SINGARAJA – Rabies masih menjadi ancaman di Tejakula, Buleleng. Pola pemeliharaan anjing yang longgar membuat wabah rabies sulit dikendalikan.
“Kami sempat keliling dengan aparat desa di daerah itu. Cara pemeliharaannya longgar. Banyak yang dilepasliarkan. Di daerah itu memang perlu ditata cara pemeliharaannya,” kata Kabid Peternakan dan Kesehatan Hewan drh. Wayan Susila.
Selain itu dari data Dinas Pertanian Buleleng menunjukkan, populasi HPR di Desa Tejakula cukup tinggi.
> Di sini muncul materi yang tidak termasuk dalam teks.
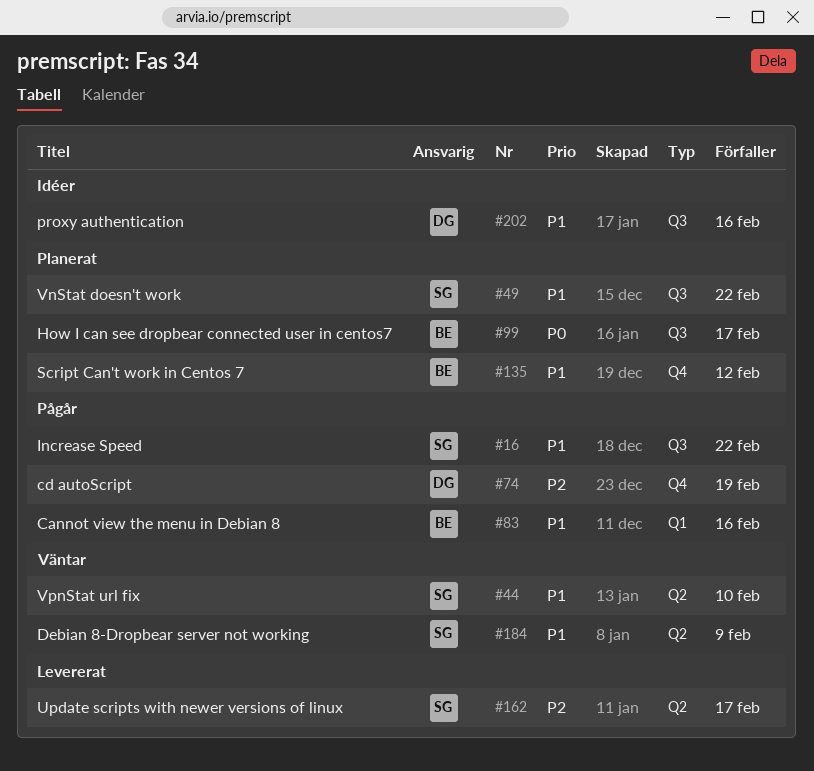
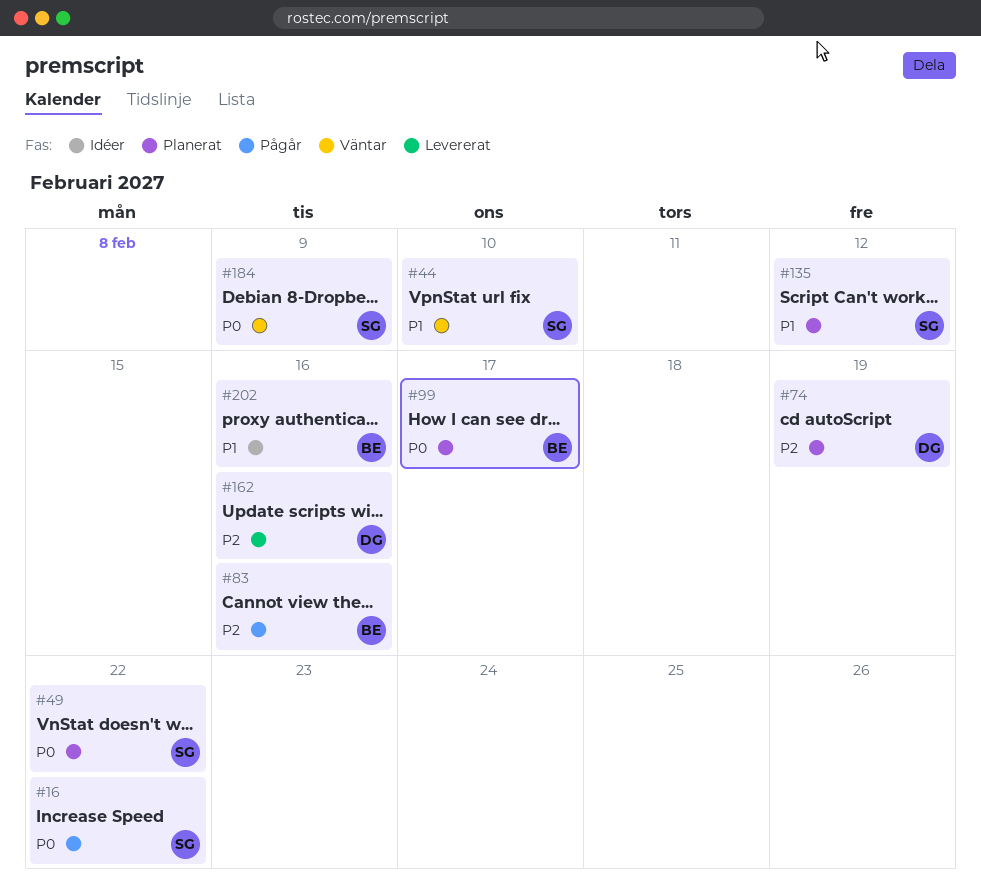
#16, priority: P1 -> P0
#49, priority: P1 -> P0
#74, status: Pågår -> Planerat
#83, priority: P1 -> P2
#135, owner: BE -> SG
#162, owner: SG -> DG
#162, due: Feb 17 -> Feb 16
#184, priority: P1 -> P0
#202, owner: DG -> BE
Mencapai 1.500 ekor yang tersebar di 10 banjar dinas.
Tingginya populasi itu berbanding lurus dengan tingginya resiko penularan rabies di Tejakula. Pihaknya memberi kesempatan pada aparat desa melakukan sosialisasi cara pemeliharaan hewan yang bertanggungjawab.
Sehingga tidak ada lagi hewan yang lepas liar. Susila pun optimistis metode pemeliharaan yang tepat, dapat mencegah meluasnya penularan virus rabies.
Ia juga meminta agar desa-desa lain di Tejakula yang masuk dalam zona merah, seperti Desa Sambirenteng dan Tembok, ikut waspada dengan menyeruaknya kasus rabies pada manusia.
Pasalnya, masih ada potensi penularan rabies yang harus diwaspadai. “Kami juga dorong agar desa-desa itu membuat perarem tentang rabies.
Sehingga pola pemeliharaan hewan, utamanya anjing, bisa dilakukan secara bertanggungjawab,” tegasnya.
Seperti diberitakan sebelumnya, Ketut Wijaya, 50, warga Banjar Dinas Kajanan, Desa Tejakula, menghembuskan nafas terakhirnya di RSUD Buleleng, Kamis (1/2) dini hari.
Korban meninggal dengan status suspect rabies. Mendiang diduga sempat digigit anjing liar pada November 2017 lalu pada betis kiri.
Sayangnya kasus gigitan itu tidak pernah dilaporkan, sehingga korban tak pernah mendapat suntikan vaksin anti rabies.